Thursday, September 29, 2011

A god by any other name

India reminds you that there are gods other than money.  You hardly even need to go there to understand this on a literal level: between Zoroastrianism, Hinduism, Buddhism, Sikhism, Jainism, and others--and the polytheism many of these share--India seems to cultivate religions the way Switzerland cultivates banks, or France cheese.  And of course the notion that there is more to life than dollars and cents hardly bears repeating here.  Nor is India by any means innocent of capitalism: from the most humble bootblack to the most illustrious IT king, it is very much a commercial center.  What I mean is that India immerses you into the full spectrum of human life, thereby casting the old Biblical and philosophical saws ("Whosoever does this unto the least of these my brethren does it to me," "It's easier for a camel to pass through the eye of a needle than for a rich man to enter the kingdom of heaven," "The essential is invisible to the eyes," "All men are created equal"...) into vibrant relief.

This suddenly became clear to me on my last day, in Delhi, when I returned to Chandni Chowk alone (having previously gone with a guide).  In the heart of Old Delhi, Chandni Chowk is the throbbing hub of commerce whose snaking alleys and choking boulevard have been teeming with business since the Mughals.  It is pretty close to what many foreigners probably imagine India to be--crowded, dirty, frenetic--only more so.  No doubt there are areas of Calcutta and Bombay that are far more intense, but for the sheer crush of humanity, it dwarfs Beijing, Mexico City, Dakar, anywhere I've been.  I'm not sure if I'd become innoculated to the sensory overload after a month in the subcontinent, or wandering alone was paradoxically easier than following a guide, but I suddenly found it fun, exhilarating, beautiful.

On the way back to the metro, I wandered down a relatively quiet, spacious, shady side street where brahmin bulls grazed on trash and a gaggle of rickshaws were parked, their drivers sacked out across the front and rear seats, looking more like kindergartners at nap time than grown men resting from backbreaking labor.  And suddenly it dawned on me that in India there's no such thing as a "bum."  You see all kinds of people who in the USA would be swept aside into jails and asylums, or "reformed" into burger-flippers and register-punchers and line-followers, walking around, crouching on sidewalks, sleeping on train platforms, loitering in mosques and temples.  To an untrained eye, there's no telling who's a pilgrim, or an itinerant salesman, or a beggar, or a traveller, or a pauper.  They blend in with each other and with the "normal" people wearing Western clothes and manifesting wealth.

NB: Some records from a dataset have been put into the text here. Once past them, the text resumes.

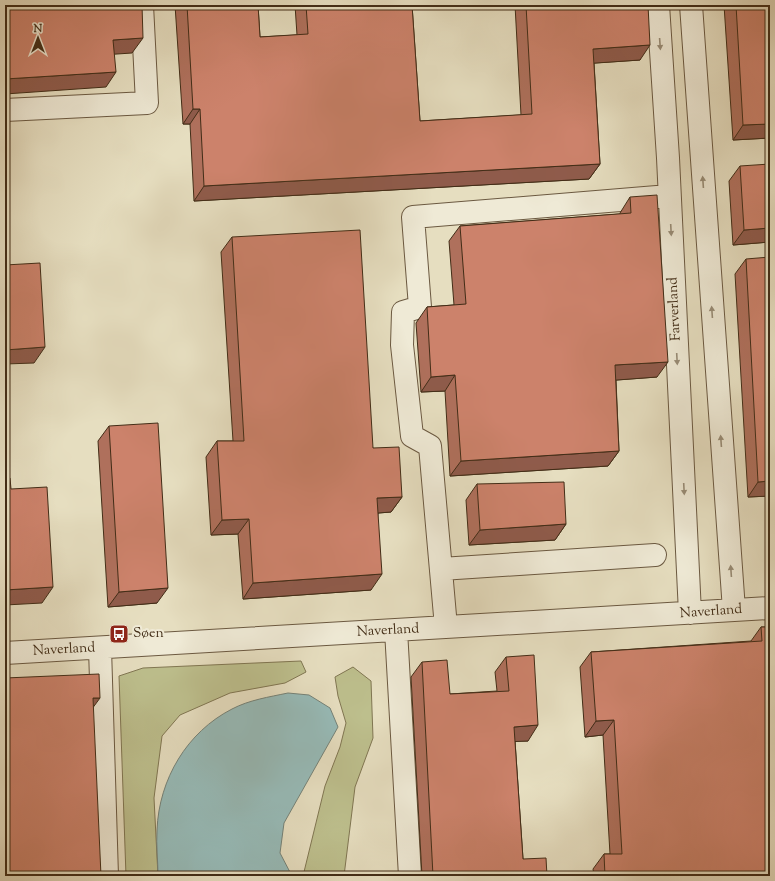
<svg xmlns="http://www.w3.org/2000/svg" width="775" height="881" viewBox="0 0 775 881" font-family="'Sorts Mill Goudy',serif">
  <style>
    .green { fill: #bdbf8d; stroke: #807652 }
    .water { fill: #97bbb8; stroke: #758278 }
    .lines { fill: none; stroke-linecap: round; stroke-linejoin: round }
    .minor-casing { stroke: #6b5941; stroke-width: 24 }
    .minor { stroke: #efead6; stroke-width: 22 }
    .wall { fill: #af705c; stroke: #422d17 }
    .shaded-wall { fill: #8f5b4b; stroke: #422d17 }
    .building { fill: #cc826b; stroke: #422d17 }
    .oneway { fill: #988c76 }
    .labels { text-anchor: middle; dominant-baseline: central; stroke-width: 4; stroke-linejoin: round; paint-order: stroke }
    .street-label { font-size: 14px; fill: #422d17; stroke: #efead6 }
    .poi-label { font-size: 14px; fill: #422d17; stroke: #efead6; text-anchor: start }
  </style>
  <rect width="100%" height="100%" fill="#e6dec0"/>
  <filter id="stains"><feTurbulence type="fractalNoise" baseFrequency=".005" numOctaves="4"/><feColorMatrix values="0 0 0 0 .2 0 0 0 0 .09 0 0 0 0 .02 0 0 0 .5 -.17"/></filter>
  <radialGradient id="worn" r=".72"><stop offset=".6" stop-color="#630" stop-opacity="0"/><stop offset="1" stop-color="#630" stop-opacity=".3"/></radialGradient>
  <!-- green -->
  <path class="green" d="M301,661L306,672L285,683L230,693L180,715L162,736L154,798L158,876H126L119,676L143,668Z
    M353,667L371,681L373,738L355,787L344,876H303L325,786L340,747L346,723L338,696L335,677Z"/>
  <!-- water -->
  <path class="water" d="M288,693L309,695L330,708L338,727L284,823L280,853L292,876H158C158,861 156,845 157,830C159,779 187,732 232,709C249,700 269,697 288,693Z"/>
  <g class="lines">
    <!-- minor casing -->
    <g class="minor-casing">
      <path id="minor" d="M658,5L668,158L690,613
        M691,5L734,610
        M5,110L147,103L142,5
        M441,569L655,555
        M446,627L430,446L412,436L402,345L403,312L420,307L413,217L669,196
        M396,630L410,876
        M100,648L107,876
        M5,653L770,608"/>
    </g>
    <!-- minor -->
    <use href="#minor" class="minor"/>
  </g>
  <!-- wall -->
  <path class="wall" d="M175,5H258L260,37L297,35L295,5H412L420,121L521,115L515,5H648L640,60L594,63L600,164L589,179L194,201L190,124H183Z
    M724,5H770V138L733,140Z
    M740,166L770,242L733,245L729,181Z
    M630,197L657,377L616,380L619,451L608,466L450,476L445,391L421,392L416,323L427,307L454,305L449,241L460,226L620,214V213Z
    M232,237L373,448L402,497L391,512L378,513L371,590L243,599L238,534L211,535L206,457L217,441H233L221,252Z
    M746,259L770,496L748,497L735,274Z
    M109,426L157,603L108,607L98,441Z
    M477,484L566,524L555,540L469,545L466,500Z
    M761,627H770V876H594L593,869L604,854H610L603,735L585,737L580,667L591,652L751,641Z
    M506,657L528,741H515L523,859L547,876H422L411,677L422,662L450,694L497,691L495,672Z"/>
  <!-- shaded-wall -->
  <path class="shaded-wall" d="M143,38L132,53L102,55L113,40Z
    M650,45L640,60L582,64L593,49Z
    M116,72L106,87L5,94V79Z
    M193,109H200L190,124H183Z
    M770,124V138L733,140L743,125Z
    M600,164L589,179L194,201L204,186Z
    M770,228V242L733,245L744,230Z
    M45,347L34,363L5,364V350Z
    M668,362L657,377L604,381L615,365Z
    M455,375L445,391L421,392L431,377Z
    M619,451L608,466L450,476L461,461Z
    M770,481V496L748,497L758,482Z
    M402,497L391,512L366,514L377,498Z
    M249,519L238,534L211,535L222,520Z
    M566,524L555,540L469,545L480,530Z
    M382,574L371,590L243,599L253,583Z
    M53,587L42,603L5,605V590Z
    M168,588L157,603L108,607L119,592Z
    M93,698H100L89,713Z
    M614,720L603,735L585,737L596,721Z
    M538,725L528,741L503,742L514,727Z"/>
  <!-- building -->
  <path class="building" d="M5,5H142L143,38L113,40L116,72L5,79Z
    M187,5H258L260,37L308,34L306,5H412L420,121L532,114L526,5H648L650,45L593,49L600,164L204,186L200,109H193Z
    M736,5H770V124L743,125Z
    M770,164V228L744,230L740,166Z
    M657,195L668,362L615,365L619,451L461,461L455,375L431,377L427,307L466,304L460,226L631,213L630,197Z
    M360,230L373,448L399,447L402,497L377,498L382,574L253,583L249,519L222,520L217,441H244L232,237Z
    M770,257V481L758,482L746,259Z
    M40,263L45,347L5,350V265Z
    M158,423L168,588L119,592L109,426Z
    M10,478L11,489L47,487L53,587L5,590V479Z
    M564,482L566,524L480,530L477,484Z
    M761,627H770V876H605L604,854H622L614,720L596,721L591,652L762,641Z
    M534,655L538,725L514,727L523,859L546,858L547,876H433L422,662L447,660L450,694L509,691L506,657Z
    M99,674L100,698H93L101,876H5V678Z"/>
  <!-- one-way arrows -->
  <defs><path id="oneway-solid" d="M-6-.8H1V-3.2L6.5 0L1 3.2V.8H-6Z"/></defs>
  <g class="oneway">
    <use href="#oneway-solid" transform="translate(660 44) rotate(86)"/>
    <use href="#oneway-solid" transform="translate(703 182) rotate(-94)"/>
    <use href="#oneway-solid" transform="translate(671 230) rotate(87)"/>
    <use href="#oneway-solid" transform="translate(712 312) rotate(-94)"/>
    <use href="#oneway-solid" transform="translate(677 359) rotate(87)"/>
    <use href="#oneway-solid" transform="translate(721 441) rotate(-94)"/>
    <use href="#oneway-solid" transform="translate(684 489) rotate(87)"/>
    <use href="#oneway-solid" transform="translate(731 571) rotate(-94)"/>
  </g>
  <!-- icons -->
  <defs>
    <g id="bus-square" transform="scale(1)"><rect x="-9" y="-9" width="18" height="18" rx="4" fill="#8f2418" stroke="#efead6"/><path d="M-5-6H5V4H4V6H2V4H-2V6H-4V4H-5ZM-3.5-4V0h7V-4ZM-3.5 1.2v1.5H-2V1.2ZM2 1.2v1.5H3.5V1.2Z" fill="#fff"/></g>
  </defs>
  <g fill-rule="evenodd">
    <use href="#bus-square" x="119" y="634"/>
  </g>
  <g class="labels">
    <!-- street labels -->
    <g class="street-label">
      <text transform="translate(675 309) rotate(-93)">Farverland</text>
      <text transform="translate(711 612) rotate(-4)">Naverland</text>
      <text transform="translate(388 631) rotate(-3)">Naverland</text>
      <text transform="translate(64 650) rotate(-3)">Naverland</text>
    </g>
    <!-- poi labels -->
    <g class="poi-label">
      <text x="133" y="634">Søen</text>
    </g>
  </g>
  <!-- margin -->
  <rect width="775" height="881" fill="none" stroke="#e6dec0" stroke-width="20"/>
  <rect x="6" y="6" width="763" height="869" fill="none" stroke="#422d17" stroke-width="2"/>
  <rect x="10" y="10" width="755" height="861" fill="none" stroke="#422d17"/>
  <!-- north arrow -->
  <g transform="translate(38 38)" stroke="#efead6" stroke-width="3" paint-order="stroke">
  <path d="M0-3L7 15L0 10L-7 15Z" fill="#422d17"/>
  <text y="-6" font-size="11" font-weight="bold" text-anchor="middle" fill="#422d17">N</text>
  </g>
  <rect width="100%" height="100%" filter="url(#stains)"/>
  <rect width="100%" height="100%" fill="url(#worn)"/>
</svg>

We're so proud in the USA of being "democratic," but we're acutely uncomfortable with anyone who doesn't fit a fairly narrow mold of dress, cleanliness, regular work, mannerisms, and cultural orthodoxy.  A city not far from me recently gained national attention for outlawing panhandling.  In their defense against the ACLU and others, the mayor and his minions said that the law has been on the books since the Great Depression, it just wasn't much enforced until now.  Maybe I've spent too much time abroad, but I just don't get it.  Why are we so afraid of anyone in need, or even the possibility of swindling or shiftlessness?

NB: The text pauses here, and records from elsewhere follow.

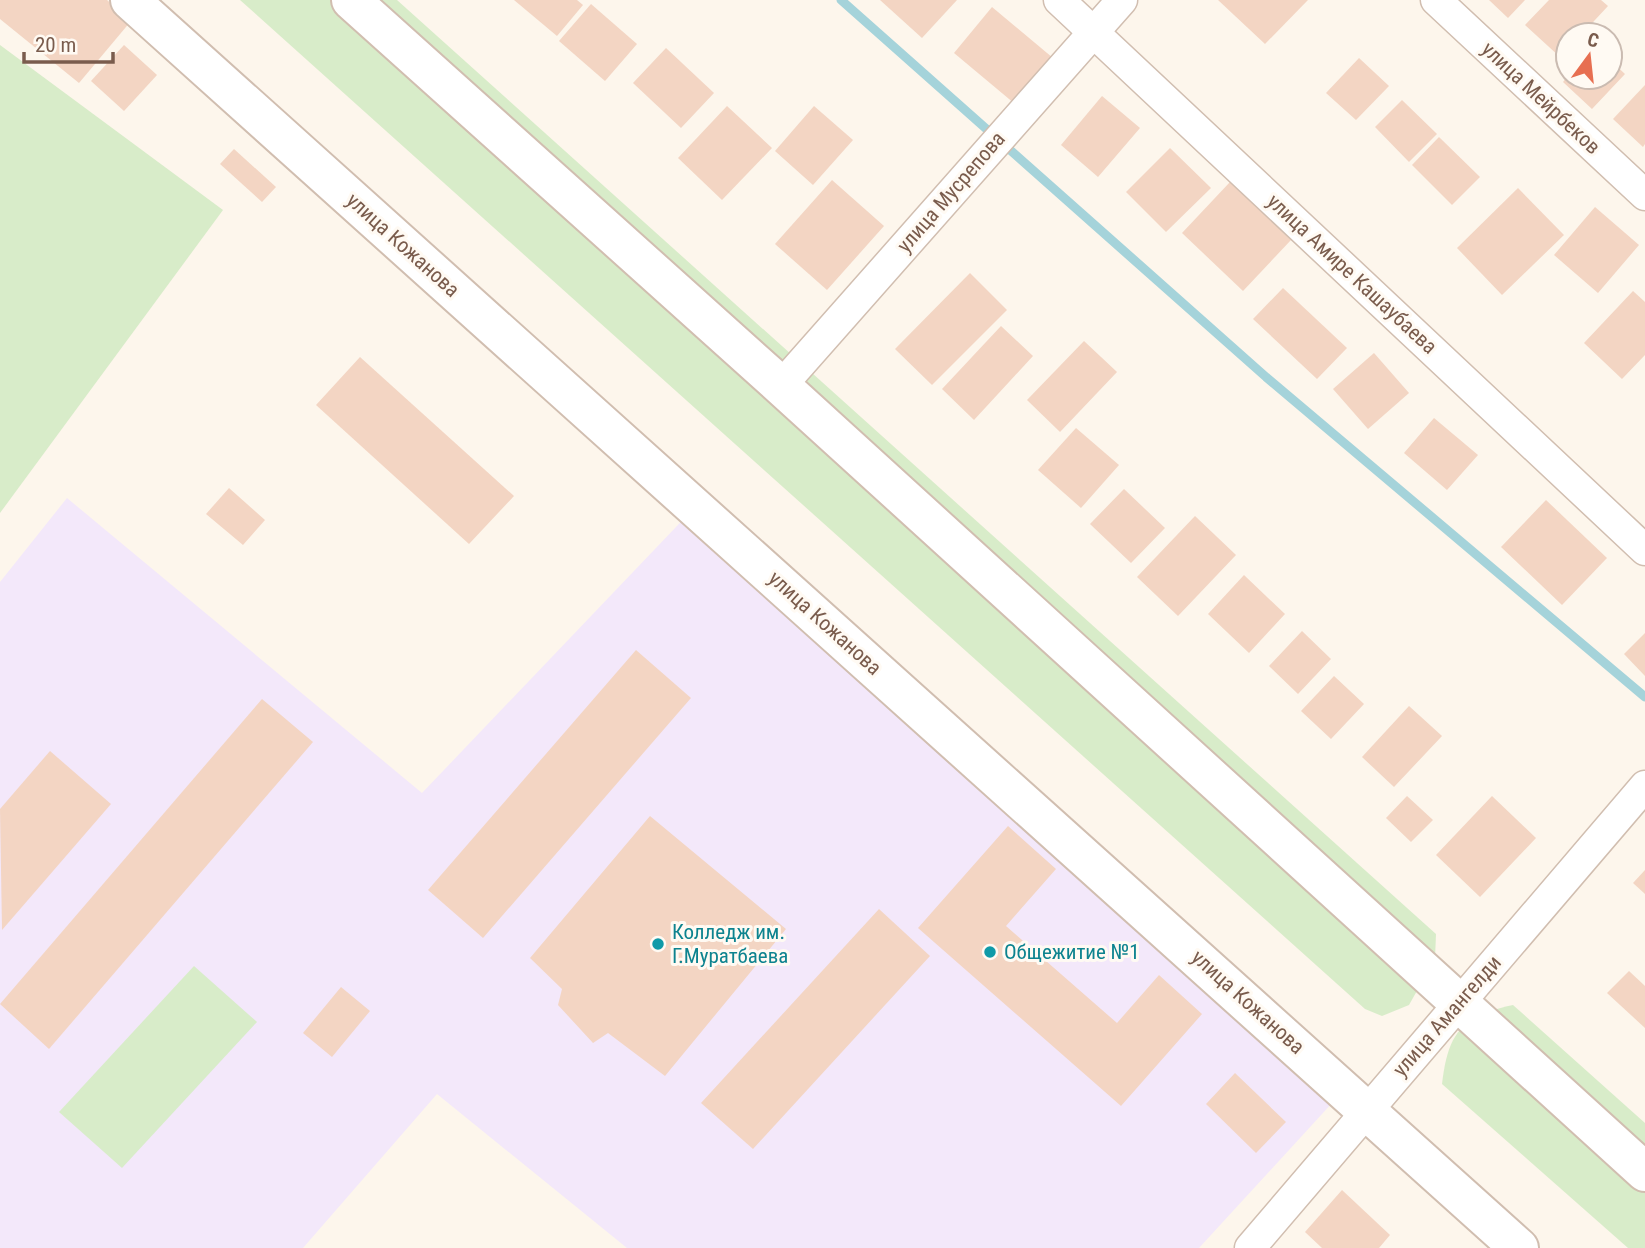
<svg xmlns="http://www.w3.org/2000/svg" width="1645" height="1248" font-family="'Roboto Condensed',sans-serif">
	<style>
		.education { fill: #f3e8fa }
		.green { fill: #d8ecc9 }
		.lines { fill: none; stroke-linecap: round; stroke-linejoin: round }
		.stream { stroke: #a5d3da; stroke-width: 9 }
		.building { fill: #f3d5c3 }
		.minor-casing { stroke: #d1beb0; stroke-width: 33 }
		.tertiary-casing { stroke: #d1beb0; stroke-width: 42 }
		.minor { stroke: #fff; stroke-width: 30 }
		.tertiary { stroke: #fff; stroke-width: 38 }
		.culture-dot { fill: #0f9aa8; stroke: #fffaf3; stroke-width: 2.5 }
		.labels { text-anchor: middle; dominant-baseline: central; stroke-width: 6; stroke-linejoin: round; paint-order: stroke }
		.street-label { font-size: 21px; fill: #7a5c4d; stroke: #fffaf3 }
		.culture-label { font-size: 21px; fill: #0d838f; stroke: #fffaf3; text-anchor: start }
	</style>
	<rect width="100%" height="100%" fill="#fdf6ec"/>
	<!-- education -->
	<polygon class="education" points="67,498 422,793 697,505 1344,1090 1199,1248 627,1248 437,1094 303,1248 0,1248 0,582"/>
	<!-- green -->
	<g class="green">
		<polygon points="240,0 397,0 1436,934 1435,959 1409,1005 1382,1016 1365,1009"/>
		<polygon points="0,45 223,210 0,513"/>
		<polygon points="194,966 257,1022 122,1168 59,1112"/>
		<path d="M1513,1005L1645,1123V1248H1628L1442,1084C1448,1032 1462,1016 1513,1005Z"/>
	</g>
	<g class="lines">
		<!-- stream -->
		<polyline class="stream" points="841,0 1266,377 1645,697"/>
	</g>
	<!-- building -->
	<g class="building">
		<polygon points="0,0 107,0 131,21 79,83 0,19"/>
		<polygon points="514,0 577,0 583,5 557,36"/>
		<polygon points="880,0 957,0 922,38"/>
		<polygon points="1218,0 1308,0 1265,44"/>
		<polygon points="1489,0 1525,0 1508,18"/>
		<polygon points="1549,0 1601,0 1608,6 1581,35 1568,35 1568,49 1560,57 1525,25"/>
		<polygon points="591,4 637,44 605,81 559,41"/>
		<polygon points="992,7 1053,58 1015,104 954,53"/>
		<polygon points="124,45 157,75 124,111 91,81"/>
		<polygon points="666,48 714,93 681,128 633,83"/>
		<polygon points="1359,58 1389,86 1356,120 1326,93"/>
		<polygon points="1610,60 1625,74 1592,109 1563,82 1567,77 1610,77"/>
		<polygon points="1645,85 1645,144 1643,147 1613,119"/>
		<polygon points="1102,96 1140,128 1098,177 1061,145"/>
		<polygon points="1402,100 1437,134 1409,162 1375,127"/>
		<polygon points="727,106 772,148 722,200 678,158"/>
		<polygon points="814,106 853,140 813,185 775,151"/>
		<polygon points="1439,137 1480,177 1452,205 1412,165"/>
		<polygon points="1170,148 1211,188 1166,232 1126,192"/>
		<polygon points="234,149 276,187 262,202 220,164"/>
		<polygon points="832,180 884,226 827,290 775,244"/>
		<polygon points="1230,182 1291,240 1243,291 1182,233"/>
		<polygon points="1518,188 1564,235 1502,295 1457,248"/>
		<polygon points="1595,207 1639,245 1598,293 1554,255"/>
		<polygon points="970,273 1007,310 932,385 895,349"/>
		<polygon points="1283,288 1347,348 1317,379 1253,319"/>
		<polygon points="1633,291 1645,302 1645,355 1622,379 1584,343"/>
		<polygon points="1001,326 1033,356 974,420 942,389"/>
		<polygon points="1084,341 1117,372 1060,432 1027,400"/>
		<polygon points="1374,353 1409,393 1368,429 1333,389"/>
		<polygon points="360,357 514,496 469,544 316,405"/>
		<polygon points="1434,418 1478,455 1447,490 1404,453"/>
		<polygon points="1076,428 1119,465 1081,508 1038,470"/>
		<polygon points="229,488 265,520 243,545 206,514"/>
		<polygon points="1124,489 1165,528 1131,563 1090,524"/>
		<polygon points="1546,500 1607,558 1562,605 1501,547"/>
		<polygon points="1195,516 1236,555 1178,616 1137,577"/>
		<polygon points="1244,575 1285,614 1249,653 1208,614"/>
		<polygon points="1302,631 1331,659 1298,694 1269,666"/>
		<polygon points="1645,633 1645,676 1624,654"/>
		<polygon points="636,650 691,698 483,938 428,890"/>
		<polygon points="1334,676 1364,704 1331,739 1301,711"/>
		<polygon points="262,699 313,742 49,1049 0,1004"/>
		<polygon points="1409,706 1442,736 1394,787 1362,757"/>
		<polygon points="50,751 111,804 2,930 0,809"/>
		<polygon points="1407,796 1433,820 1411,842 1386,818"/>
		<polygon points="1492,796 1536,838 1480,897 1436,855"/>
		<polygon points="650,816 786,929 665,1076 608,1033 593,1043 558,1005 562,989 530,958"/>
		<polygon points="1008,826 1056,869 1006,926 1117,1023 1159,975 1202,1014 1121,1106 918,928"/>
		<polygon points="1645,870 1645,894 1633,883"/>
		<polygon points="879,909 930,956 753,1149 701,1103"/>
		<polygon points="1629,971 1645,986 1645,1028 1607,993"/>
		<polygon points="341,987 370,1011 332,1057 303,1033"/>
		<polygon points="1235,1073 1286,1122 1256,1153 1206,1104"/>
		<polygon points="1342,1190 1390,1235 1379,1248 1322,1248 1305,1232"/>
	</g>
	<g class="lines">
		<defs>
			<g id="minor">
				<polyline points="1059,0 1645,550"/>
				<polyline points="1436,0 1645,195"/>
				<polyline points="781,386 1122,0"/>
				<polyline points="1250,1248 1645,786"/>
			</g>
			<g id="tertiary">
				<polyline points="130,0 1519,1248"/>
				<polyline points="351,0 781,386 1645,1172"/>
			</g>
		</defs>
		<!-- minor casing -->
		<use href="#minor" class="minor-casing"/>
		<!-- tertiary casing -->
		<use href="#tertiary" class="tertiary-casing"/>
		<!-- minor -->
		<use href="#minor" class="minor"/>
		<!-- tertiary -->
		<use href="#tertiary" class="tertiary"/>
	</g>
	<!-- markers -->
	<g class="culture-dot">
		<circle cx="658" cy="944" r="7"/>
		<circle cx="990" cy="952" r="7"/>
	</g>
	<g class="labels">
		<!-- street labels -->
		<g class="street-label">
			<text transform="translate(1541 98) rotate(43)">улица Мейрбеков</text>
			<text transform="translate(951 192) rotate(-49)">улица Мусрепова</text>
			<text transform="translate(403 245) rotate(42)">улица Кожанова</text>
			<text transform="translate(1352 274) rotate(43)">улица Амире Кашаубаева</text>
			<text transform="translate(825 623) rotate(42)">улица Кожанова</text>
			<text transform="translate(1248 1002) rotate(42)">улица Кожанова</text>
			<text transform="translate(1447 1016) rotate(-49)">улица Амангелди</text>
		</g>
		<!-- culture labels -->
		<g class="culture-label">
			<text x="672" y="932">Колледж им.<tspan x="672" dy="24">Г.Муратбаева</tspan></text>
			<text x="1004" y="952">Общежитие №1</text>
		</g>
	</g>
	<!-- north arrow -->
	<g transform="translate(1589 56) rotate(15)"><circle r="33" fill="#fffaf3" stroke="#cabbb1" stroke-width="2"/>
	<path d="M0-5L12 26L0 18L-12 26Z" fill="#e76f51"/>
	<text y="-10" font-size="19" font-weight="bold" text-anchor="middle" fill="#7a5c4d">С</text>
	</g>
	<!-- scale -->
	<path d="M24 52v10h89v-10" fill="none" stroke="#7a5c4d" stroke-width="3.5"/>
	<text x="35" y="52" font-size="21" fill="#7a5c4d" stroke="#fffaf3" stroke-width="5" paint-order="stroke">20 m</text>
</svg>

Indians are beautiful people: well-built and fine-featured, with bright eyes like exclamation points against rich brown skin, they become even more striking with colorful dress.  Whereas in most countries I try desperately to get people out of many pictures, in India I often waited for a group of women to walk into the frame, their colorful saris providing an exquisite contrast to the red sandstone or white marble of the Taj Mahal and other monuments.  Most beautiful of all, in many cases, are the "fringe" people: the man with a Biblical beard and incongruously lithe body garbed in what seems like an adult's version of swaddling clothes; the Sikh warrior with his saffron turban and gilded saber; the cleaning-woman with henna-ed hands and a riot of costume jewelry; the half-naked boy with eyes like pie-plates and a jaw that seems to have lost its hinge.